Azu Nwagbogu, fundador y director del LagosPhoto y de la African Artists Foundation (AAF), ambos con sede en Lagos, apuesta desde hace tiempo, al igual que Chikukwa, por la digitalización de todo el contenido de los museos africanos para que la juventud pueda verse reflejada e interpelada. La otra petición que hace Nwagbogu es la de prescindir de las ferias de arte, a las que solo acude una clase media adinerada, y así evitar proyectos vanidosos y grandilocuentes.
¿Quién invertirá en estos nuevos proyectos? El ejemplo coreano es un buen indicador de cómo la diplomacia pública está trabajando en una esfera hasta ahora poco conocida. Según el informe de 2020 Korea in Africa. Between soft power and economic interests, de Françoise Nicole, RDC fue en 2018 el país de la región que más ayuda recibió para la construcción del Museo Nacional –con un coste estimado en más de 21 millones de dólares–. A finales de 2019, Félix Tshisekedi, el presidente del país, inauguraba el edificio vanguardista cerca del Parlamento y que atesora 12.000 piezas de arte antiguo.
Un año antes, en diciembre de 2018, el presidente de Senegal, Macky Sall, hacía lo propio con el Museo de las Civilizaciones Negras, que acumulaba siete años de obras y, en términos históricos, más de 50 años de espera desde que el presidente Senghor subrayara que la cultura tenía que ser una pieza central de su proyecto poscolonial. La bofetada diplomática a la antigua metrópoli vino décadas después por parte del Gobierno chino, que desenquistó este proyecto museístico del que el Elíseo francés no quiso saber nada. Pekín ha invertido 34 millones de dólares en este nuevo espacio. «Mantener nuestras culturas es lo que ha salvado a los africanos de los intentos de convertirlos en personas sin alma y sin historia. Y si la cultura une a las personas, también estimula el progreso», sentenciaba el presidente Sall en su discurso de inauguración.
El debate sobre la restitución comenzó hace muchos años, pero los museos occidentales lo han ignorado en gran medida. En parte hay un peligro potencial: que este debate sea cocinado entre actores occidentales blancos. El propio hecho de repensar el privilegio de Europa frente a la historia, de lo que ha significado la colonización europea, es un buen comienzo, pero no un punto final. Quizás por esta razón, en septiembre de 2021, durante la inauguración del nuevo museo alemán Foro Humboldt, ubicado en el Palacio Real de Berlín, se invitó a la autora nigeriana Chimamanda Ngozi Adichie. «No podemos cambiar el pasado, pero podemos cambiar nuestra ceguera hacia el pasado», expresaba en un tono pausado que incomodó a más de un asistente.

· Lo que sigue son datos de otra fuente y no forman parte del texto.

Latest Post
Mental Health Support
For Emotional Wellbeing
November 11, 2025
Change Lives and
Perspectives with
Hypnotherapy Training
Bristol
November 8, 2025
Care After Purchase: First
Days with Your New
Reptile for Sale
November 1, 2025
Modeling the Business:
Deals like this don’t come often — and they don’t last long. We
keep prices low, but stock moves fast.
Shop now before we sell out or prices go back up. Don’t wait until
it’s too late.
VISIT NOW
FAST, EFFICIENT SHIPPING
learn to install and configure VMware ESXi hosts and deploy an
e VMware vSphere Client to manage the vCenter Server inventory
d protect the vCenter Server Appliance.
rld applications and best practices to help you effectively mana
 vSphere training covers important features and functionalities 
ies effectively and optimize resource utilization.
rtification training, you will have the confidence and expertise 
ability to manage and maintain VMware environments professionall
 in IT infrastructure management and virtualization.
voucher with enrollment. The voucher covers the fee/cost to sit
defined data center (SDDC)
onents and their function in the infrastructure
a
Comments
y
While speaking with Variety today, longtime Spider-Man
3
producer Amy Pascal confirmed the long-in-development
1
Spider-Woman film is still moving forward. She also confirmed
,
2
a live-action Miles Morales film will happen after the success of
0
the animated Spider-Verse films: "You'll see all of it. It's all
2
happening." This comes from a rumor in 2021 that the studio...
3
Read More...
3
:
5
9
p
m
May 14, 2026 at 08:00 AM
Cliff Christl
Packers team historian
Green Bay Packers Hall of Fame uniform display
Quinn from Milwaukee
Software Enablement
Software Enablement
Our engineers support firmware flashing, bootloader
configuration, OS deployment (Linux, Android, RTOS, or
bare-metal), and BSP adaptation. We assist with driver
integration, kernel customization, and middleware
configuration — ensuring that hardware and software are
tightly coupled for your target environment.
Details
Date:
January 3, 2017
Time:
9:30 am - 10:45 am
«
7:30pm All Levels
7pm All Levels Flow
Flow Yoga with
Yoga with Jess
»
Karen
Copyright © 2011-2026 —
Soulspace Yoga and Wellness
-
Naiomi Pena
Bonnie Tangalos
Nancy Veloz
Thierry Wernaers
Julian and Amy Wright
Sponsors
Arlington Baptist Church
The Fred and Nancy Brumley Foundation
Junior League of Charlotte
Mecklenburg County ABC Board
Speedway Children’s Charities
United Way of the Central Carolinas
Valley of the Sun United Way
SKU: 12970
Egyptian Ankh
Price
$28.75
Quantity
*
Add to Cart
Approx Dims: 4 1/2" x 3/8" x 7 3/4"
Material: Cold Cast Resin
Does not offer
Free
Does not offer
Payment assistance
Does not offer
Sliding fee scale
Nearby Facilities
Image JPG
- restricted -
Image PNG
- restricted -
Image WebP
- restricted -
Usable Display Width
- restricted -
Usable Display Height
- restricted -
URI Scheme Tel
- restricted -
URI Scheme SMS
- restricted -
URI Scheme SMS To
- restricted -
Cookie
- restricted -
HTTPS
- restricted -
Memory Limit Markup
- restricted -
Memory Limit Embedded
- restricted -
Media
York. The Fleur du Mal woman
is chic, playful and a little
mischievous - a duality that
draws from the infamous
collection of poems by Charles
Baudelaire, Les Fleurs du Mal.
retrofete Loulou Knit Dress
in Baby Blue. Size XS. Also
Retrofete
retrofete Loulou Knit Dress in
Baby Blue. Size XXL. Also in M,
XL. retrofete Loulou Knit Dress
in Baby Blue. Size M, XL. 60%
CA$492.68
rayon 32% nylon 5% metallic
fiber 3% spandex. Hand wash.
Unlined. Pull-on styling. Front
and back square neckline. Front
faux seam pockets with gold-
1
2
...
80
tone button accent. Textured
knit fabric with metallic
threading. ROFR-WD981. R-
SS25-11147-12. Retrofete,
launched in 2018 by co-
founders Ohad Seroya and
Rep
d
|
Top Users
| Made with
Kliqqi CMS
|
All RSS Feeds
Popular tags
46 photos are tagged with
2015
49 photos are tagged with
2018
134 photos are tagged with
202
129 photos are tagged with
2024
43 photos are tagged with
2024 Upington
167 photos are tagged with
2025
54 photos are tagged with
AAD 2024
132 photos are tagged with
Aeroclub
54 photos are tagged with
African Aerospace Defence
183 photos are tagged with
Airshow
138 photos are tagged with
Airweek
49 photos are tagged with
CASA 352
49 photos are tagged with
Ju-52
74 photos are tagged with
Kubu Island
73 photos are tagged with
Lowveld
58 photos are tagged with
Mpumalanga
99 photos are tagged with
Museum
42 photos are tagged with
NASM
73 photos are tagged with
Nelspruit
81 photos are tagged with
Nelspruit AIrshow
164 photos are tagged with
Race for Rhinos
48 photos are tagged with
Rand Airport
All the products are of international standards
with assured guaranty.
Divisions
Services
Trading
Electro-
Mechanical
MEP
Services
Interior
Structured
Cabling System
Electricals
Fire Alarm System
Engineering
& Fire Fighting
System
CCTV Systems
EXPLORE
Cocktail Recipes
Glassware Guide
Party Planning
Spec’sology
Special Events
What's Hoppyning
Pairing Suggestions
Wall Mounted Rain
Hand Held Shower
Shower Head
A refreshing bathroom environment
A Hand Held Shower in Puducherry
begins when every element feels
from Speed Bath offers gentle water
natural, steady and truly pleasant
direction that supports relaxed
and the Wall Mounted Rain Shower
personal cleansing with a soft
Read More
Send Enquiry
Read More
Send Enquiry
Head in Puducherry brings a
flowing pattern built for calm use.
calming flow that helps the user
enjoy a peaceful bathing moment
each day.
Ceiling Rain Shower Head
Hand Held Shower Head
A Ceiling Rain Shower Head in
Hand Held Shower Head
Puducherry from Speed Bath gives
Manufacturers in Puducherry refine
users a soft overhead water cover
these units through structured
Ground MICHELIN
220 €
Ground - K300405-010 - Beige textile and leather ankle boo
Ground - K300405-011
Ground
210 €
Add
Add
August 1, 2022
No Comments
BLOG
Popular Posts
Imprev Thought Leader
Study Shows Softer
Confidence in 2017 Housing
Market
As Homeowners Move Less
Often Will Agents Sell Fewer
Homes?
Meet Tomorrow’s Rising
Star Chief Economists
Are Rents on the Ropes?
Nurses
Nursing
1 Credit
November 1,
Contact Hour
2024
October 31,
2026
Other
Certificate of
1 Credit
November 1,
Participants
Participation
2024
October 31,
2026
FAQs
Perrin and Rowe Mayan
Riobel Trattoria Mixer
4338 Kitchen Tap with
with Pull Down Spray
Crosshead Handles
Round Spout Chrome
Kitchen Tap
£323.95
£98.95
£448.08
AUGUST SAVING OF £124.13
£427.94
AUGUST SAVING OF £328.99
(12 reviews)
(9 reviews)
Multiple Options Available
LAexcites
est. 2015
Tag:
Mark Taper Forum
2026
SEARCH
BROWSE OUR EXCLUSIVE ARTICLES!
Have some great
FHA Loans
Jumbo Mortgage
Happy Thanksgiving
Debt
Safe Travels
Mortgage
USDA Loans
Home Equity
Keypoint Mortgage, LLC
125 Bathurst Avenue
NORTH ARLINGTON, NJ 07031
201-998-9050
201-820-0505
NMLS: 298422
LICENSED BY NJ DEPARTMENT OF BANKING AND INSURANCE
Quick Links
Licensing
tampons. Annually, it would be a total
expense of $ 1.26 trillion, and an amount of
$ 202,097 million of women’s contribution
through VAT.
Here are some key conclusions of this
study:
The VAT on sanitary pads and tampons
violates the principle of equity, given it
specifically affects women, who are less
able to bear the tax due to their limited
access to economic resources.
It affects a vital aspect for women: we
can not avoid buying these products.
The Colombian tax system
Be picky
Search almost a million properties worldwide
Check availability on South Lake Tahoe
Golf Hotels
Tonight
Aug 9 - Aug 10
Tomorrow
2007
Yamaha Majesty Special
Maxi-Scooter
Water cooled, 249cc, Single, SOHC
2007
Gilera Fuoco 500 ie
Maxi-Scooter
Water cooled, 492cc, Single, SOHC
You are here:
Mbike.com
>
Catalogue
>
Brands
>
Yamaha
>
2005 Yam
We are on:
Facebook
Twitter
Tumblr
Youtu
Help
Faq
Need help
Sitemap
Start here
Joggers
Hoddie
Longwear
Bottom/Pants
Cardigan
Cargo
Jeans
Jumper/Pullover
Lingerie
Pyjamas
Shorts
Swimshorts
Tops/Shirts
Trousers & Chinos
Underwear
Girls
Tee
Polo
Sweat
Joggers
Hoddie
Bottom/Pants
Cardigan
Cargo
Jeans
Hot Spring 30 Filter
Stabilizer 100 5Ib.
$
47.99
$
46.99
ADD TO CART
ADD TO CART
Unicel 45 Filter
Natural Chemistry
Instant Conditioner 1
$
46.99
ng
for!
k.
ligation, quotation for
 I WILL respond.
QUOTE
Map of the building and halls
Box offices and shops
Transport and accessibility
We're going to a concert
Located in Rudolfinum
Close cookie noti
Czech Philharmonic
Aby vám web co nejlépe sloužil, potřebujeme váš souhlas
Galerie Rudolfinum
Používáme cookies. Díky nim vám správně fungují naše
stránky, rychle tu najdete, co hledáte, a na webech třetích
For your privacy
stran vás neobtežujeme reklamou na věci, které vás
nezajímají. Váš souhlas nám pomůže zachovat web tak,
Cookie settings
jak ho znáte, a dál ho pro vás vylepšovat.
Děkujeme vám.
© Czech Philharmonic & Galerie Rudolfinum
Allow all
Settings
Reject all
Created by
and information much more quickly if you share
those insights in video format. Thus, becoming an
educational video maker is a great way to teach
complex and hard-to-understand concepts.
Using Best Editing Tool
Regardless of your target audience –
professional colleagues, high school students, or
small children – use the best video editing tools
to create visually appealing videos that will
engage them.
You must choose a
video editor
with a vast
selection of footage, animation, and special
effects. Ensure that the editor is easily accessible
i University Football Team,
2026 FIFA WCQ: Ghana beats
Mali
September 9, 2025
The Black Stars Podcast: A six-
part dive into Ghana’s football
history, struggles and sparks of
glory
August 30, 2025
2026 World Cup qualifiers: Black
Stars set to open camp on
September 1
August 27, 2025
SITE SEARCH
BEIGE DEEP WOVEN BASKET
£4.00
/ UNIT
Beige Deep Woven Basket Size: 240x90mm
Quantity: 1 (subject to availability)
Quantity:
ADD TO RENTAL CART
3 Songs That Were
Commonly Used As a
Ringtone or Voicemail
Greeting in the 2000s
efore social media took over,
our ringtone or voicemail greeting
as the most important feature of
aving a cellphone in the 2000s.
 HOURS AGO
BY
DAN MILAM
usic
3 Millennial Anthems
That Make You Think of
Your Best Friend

Esta lucha de resistencia y justicia ha sido liderada por activistas que, a lo largo de las últimas décadas, han demandado el retorno de todos los objetos que fueron saqueados. En realidad, estos activistas nunca se han cansado de esta lucha. Para el congoleño Mwazulu -Diyabanza, que desde 2020 ha copado portadas de medios internacionales al tratar de apropiarse de obras de arte africanas expuestas en museos europeos, hay un momento en el que decir basta. Y ese espacio de tiempo es ahora. Pero ¿estamos realmente preparados en Occidente para escuchar estas demandas?